I am quite a ways away from committing this but I think it's significant enough that we should discuss ahead of time. The first user of this interface is here: https://reviews.freebsd.org/D22587
This implements a lighter-weight variant of epoch closely coupled to UMA. Why do this? Tighter integration gives us a more efficient mechanism, lower free-to-use latency, better memory management policy, and a simpler API for consumers.
The epoch_call() system has the overhead of maintaining a per-cpu queue of each freed memory location. It relies on the consumers pre-allocating space for the list and providing callback functions. In general it's just a more complex API than is necessary to handle many cases. By making uma_zfree() compatible with SMR I am able to use per-cpu buckets to batch operations and save the individual item queuing. In effect the free fast path is no slower than for non smr zones. This allows me to use it for memory with much more rapid replacement rates, like the radix zone, without imposing much overhead.
The current use of epoch drives the epoch count from the clock tick interrupt. At best you need two clock ticks after freeing memory before it can be reclaimed. Depending on the timing of frees and critical sections this may be more. Because my implementation does not need a bounded number of queues I am free to increment the epoch every time a bucket is freed. This means my free-to-use latency is simply the longest critical_section() time. Because UMA already keeps a queue of full buckets, we can place the filled bucket from free stamped with the current epoch into the tail of this list. By the time the bucket is selected for re-use the epoch has virtually guaranteed to have expired and we avoid the scan entirely.
By using UMA we are able to independently tune various aspects of performance and memory consumption with little effort. For example, the bucket size can be increased or the epoch can be advanced for every N buckets in order to reduce the number of cacheline invalidations from advancing the epoch. If the items are re-used before the epoch has expired we can increase the depth of the queue of buckets until the cache size matches the product of the read latency and the consumption rate. The page daemon still has access to these queues and can recover this additional memory when needed.
I believe this combination of properties is sufficiently attractive to support a distinct mechanism. I am not yet supporting preemptable sections and I'm not sure I will. This means all of the uma smr protected code must execute under critical. So no blocking mutex acquires.

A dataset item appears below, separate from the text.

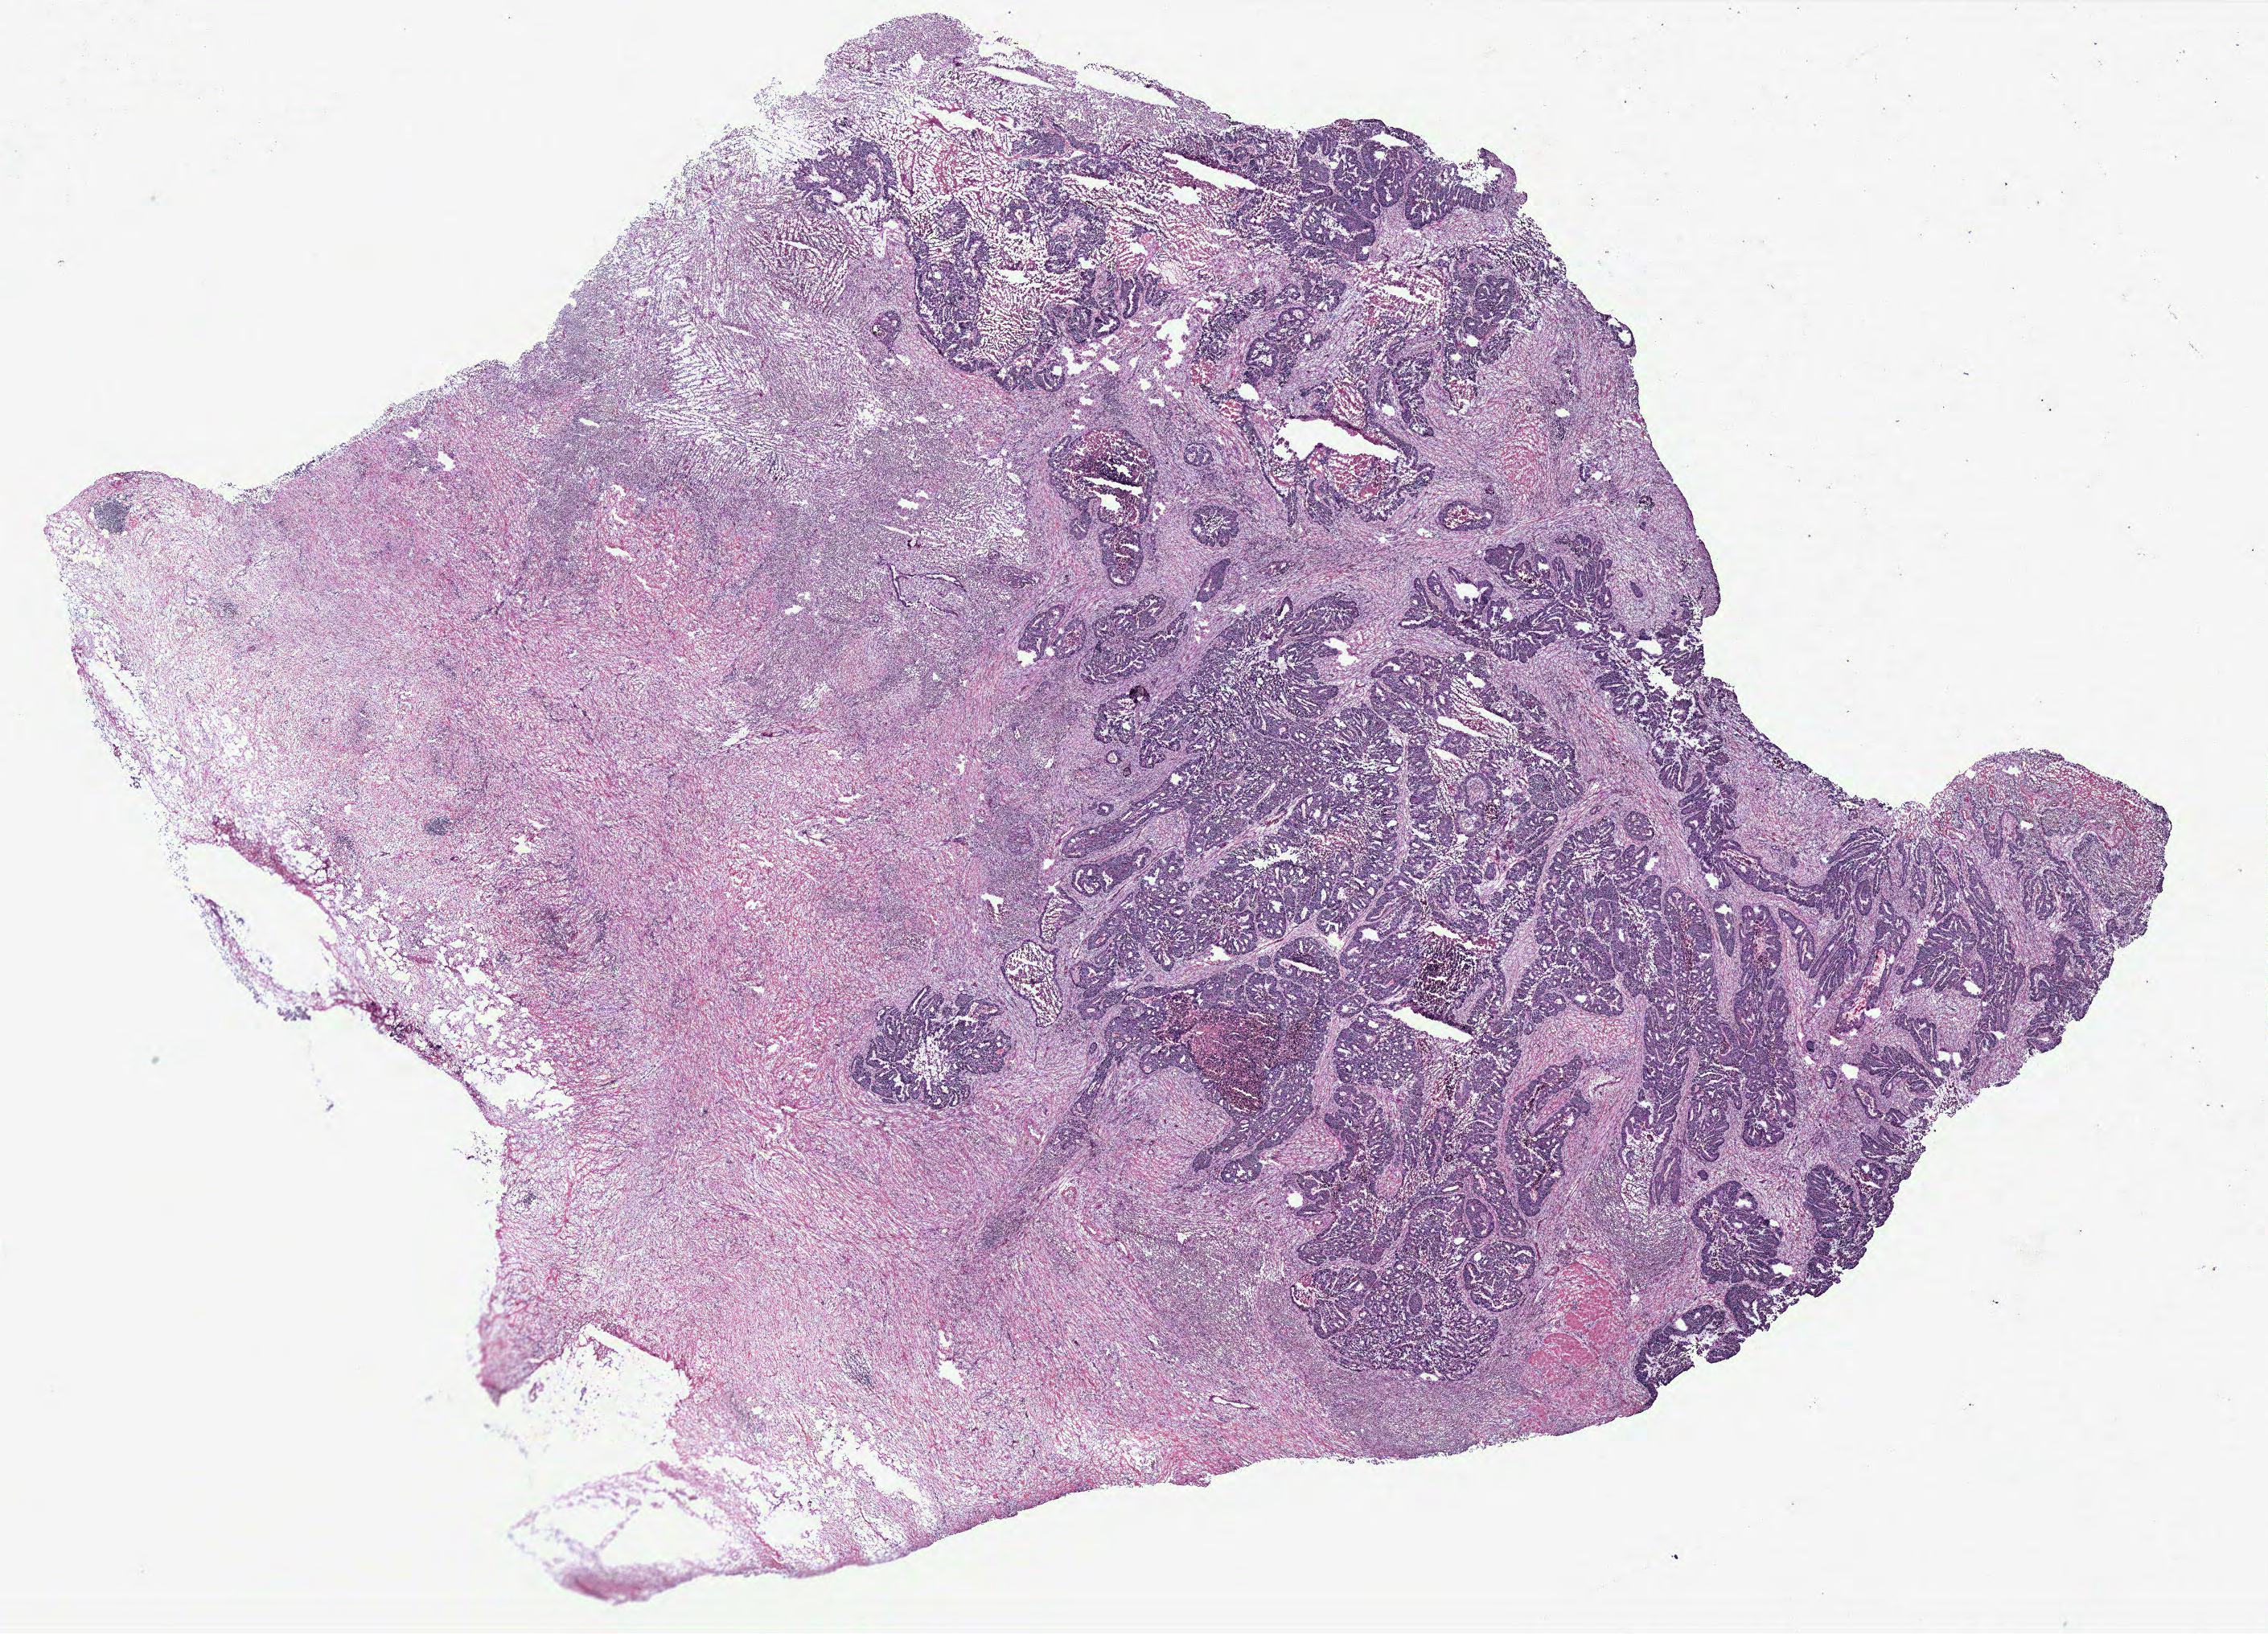
H&E-stained whole-slide image, whole scanned area (about 22.6 x 16.3 mm, from a 40x scan) shown as a low-resolution overview; colon, tumour tissue. Patient: male, age 65 years.
Histologic diagnosis: Adenocarcinoma, NOS. Primary tumour site (as recorded): colon. AJCC pathologic stage: IIA.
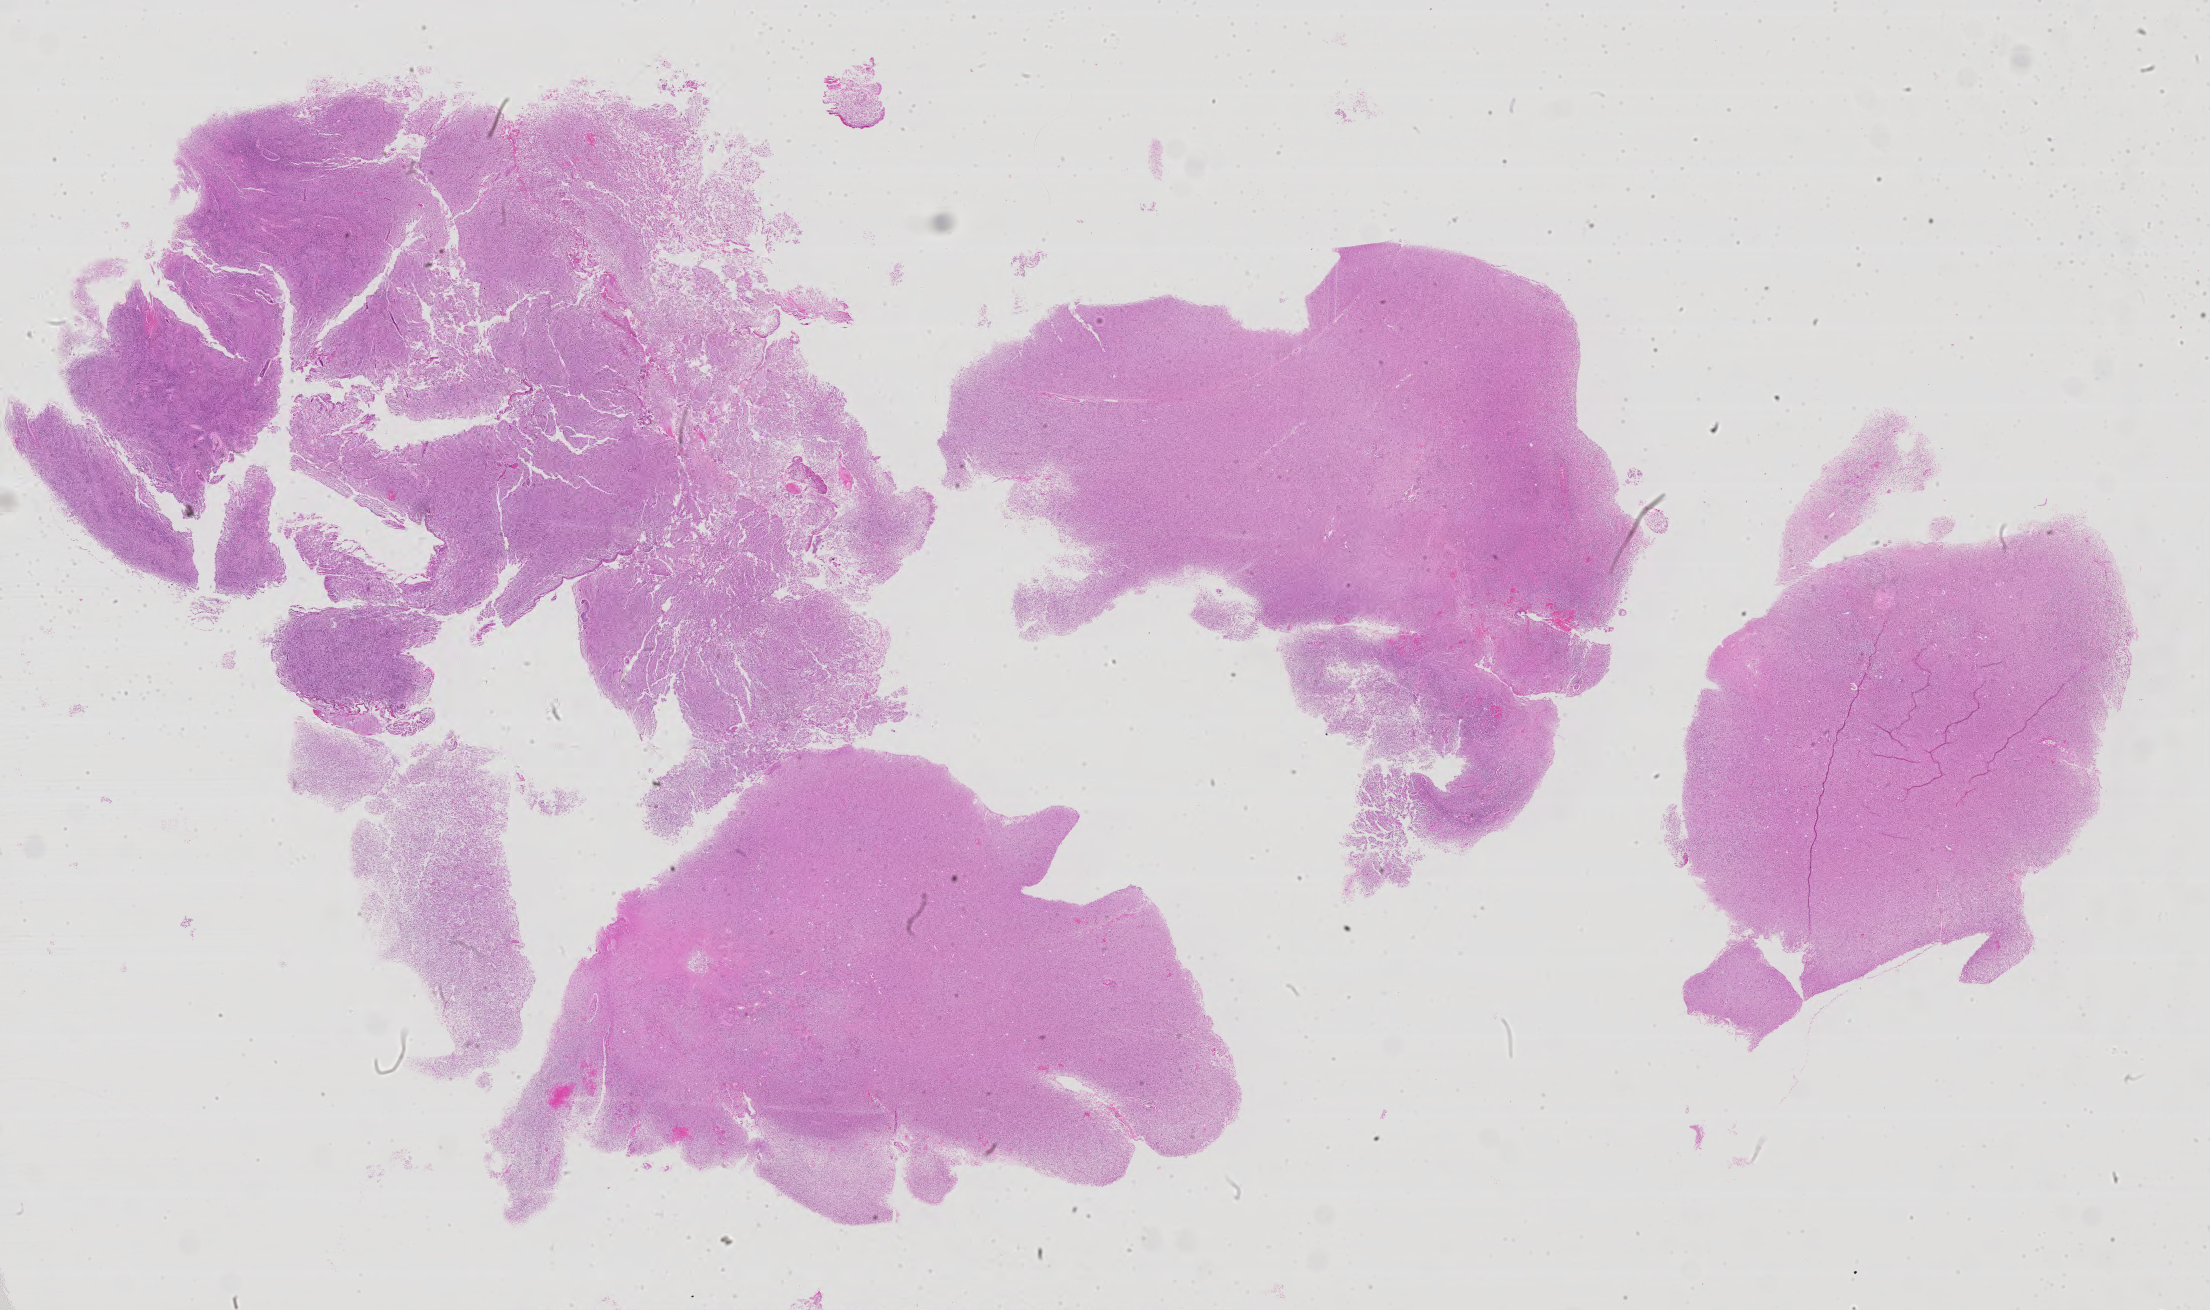
Digitized Hematoxylin and eosin (H&E) stained tissue section (whole slide) — low-resolution overview of the scanned area, about 35.4 x 21.0 mm (from a 40x scan); FFPE section; brain, primary tumour sample. Male patient; age at initial diagnosis 42 years. Histologic grade: G3 (poorly differentiated).
* pathologic diagnosis: Mixed glioma (cerebrum)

The ck/subr_epoch.c mechanism continues to be appropriate for those uses.
The one wrinkle is that SMR zones can never be without a free bucket. If you have to synchronize() for every call to free the performance degradation is massive. In effect this means there is a bucket * ncpu * smr zones always allocated. We can force the bucket to drain in low memory conditions but the bucket itself will never be freed. In the worst case you will synchronize every time you fill a bucket which is 1/N where N is likely max bucket size. This condition only happens if memory allocation fails for the bucket zone and at this point the system is likely crawling along stuck in VM_WAIT anyhow.
I am a little uncertain of a few of my fences and would appreciate another eye on those. The current implementation is a bit barebones. I have been validating with dtrace. I see as many 50,000 frees before we have to do a scan. The vast majority of the time the epoch is before min_epoch and only an atomic load and a comparison is necessary. In build profiles the synchronization does not register or barely at all (< .01% cpu). I have verified that things are clocking forward as expected. I handle wrapping with modular arithmetic which I should probably place in macros ala tcp seq but I have not yet tested wrapping.